■ ASSIGNED TASK
Rewrite the rows between the line holding "E81-E88 Rückleuchten" and the line holding "INFORMACION", inclusive, renaming "Tieferlegungsfedern" to "Sportfedern" and leaving everything else unchanged.

■ MATERIAL FOR THIS TASK
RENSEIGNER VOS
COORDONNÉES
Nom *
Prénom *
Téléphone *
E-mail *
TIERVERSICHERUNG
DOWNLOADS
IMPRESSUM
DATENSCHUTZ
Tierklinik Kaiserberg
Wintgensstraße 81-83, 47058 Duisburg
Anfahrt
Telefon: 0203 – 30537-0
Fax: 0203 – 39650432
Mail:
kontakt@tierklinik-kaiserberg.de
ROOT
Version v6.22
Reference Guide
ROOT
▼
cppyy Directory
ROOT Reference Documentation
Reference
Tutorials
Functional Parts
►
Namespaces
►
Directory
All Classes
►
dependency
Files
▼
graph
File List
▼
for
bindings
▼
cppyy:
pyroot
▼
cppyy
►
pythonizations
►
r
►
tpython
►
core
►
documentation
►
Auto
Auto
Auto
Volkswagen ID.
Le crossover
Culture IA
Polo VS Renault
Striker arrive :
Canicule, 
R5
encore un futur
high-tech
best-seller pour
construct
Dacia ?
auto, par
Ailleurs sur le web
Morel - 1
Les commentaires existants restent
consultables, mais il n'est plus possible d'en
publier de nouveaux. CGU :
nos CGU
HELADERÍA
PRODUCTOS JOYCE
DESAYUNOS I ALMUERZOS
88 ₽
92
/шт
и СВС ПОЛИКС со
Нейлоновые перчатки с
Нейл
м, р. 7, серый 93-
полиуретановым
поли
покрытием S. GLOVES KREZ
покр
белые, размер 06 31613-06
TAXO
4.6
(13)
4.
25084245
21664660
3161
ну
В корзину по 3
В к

---

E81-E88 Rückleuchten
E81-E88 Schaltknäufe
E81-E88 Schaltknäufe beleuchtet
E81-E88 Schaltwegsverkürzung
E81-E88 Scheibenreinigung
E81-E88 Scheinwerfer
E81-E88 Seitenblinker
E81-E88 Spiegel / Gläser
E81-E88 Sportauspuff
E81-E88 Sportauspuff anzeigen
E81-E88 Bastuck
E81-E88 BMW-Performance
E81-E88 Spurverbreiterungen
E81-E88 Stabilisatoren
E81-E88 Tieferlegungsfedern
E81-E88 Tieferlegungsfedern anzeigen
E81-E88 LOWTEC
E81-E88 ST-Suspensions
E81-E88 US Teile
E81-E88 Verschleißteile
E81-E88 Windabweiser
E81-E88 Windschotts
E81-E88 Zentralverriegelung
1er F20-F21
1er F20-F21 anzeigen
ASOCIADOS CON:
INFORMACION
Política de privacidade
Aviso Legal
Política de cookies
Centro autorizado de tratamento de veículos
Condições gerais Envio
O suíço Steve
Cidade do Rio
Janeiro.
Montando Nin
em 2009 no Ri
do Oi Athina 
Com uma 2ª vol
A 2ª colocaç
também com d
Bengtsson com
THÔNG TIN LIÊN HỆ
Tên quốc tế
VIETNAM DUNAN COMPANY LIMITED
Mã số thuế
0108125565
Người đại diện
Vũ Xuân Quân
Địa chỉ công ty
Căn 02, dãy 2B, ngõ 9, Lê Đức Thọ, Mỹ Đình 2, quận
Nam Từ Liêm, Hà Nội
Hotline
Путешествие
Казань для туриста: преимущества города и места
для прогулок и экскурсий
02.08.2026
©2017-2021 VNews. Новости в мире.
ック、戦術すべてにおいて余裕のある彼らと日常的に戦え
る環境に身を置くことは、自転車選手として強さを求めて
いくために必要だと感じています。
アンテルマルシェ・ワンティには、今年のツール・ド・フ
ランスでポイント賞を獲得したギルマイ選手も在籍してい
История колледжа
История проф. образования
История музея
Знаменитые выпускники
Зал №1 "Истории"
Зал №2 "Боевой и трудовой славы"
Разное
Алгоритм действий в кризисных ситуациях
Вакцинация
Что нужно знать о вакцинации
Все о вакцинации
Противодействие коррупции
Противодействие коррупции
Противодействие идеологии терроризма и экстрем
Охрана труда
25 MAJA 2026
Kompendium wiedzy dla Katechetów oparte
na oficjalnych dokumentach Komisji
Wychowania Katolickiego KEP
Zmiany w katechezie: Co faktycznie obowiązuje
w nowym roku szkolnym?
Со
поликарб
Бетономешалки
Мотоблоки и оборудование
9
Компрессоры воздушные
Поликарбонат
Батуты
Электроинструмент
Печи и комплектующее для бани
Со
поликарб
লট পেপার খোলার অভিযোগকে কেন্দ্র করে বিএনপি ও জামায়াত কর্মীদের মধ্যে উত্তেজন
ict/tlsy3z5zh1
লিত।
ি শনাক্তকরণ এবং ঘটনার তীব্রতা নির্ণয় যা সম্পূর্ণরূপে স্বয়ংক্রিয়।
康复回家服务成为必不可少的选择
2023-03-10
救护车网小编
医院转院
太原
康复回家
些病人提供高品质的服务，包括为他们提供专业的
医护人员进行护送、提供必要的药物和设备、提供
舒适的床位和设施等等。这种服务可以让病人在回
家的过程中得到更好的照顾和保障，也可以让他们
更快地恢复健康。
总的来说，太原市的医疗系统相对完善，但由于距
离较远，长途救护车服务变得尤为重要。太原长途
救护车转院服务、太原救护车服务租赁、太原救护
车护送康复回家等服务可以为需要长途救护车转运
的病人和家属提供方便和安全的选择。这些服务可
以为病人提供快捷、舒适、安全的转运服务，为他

■ TASK ANSWER
E81-E88 Rückleuchten
E81-E88 Schaltknäufe
E81-E88 Schaltknäufe beleuchtet
E81-E88 Schaltwegsverkürzung
E81-E88 Scheibenreinigung
E81-E88 Scheinwerfer
E81-E88 Seitenblinker
E81-E88 Spiegel / Gläser
E81-E88 Sportauspuff
E81-E88 Sportauspuff anzeigen
E81-E88 Bastuck
E81-E88 BMW-Performance
E81-E88 Spurverbreiterungen
E81-E88 Stabilisatoren
E81-E88 Sportfedern
E81-E88 Sportfedern anzeigen
E81-E88 LOWTEC
E81-E88 ST-Suspensions
E81-E88 US Teile
E81-E88 Verschleißteile
E81-E88 Windabweiser
E81-E88 Windschotts
E81-E88 Zentralverriegelung
1er F20-F21
1er F20-F21 anzeigen
ASOCIADOS CON:
INFORMACION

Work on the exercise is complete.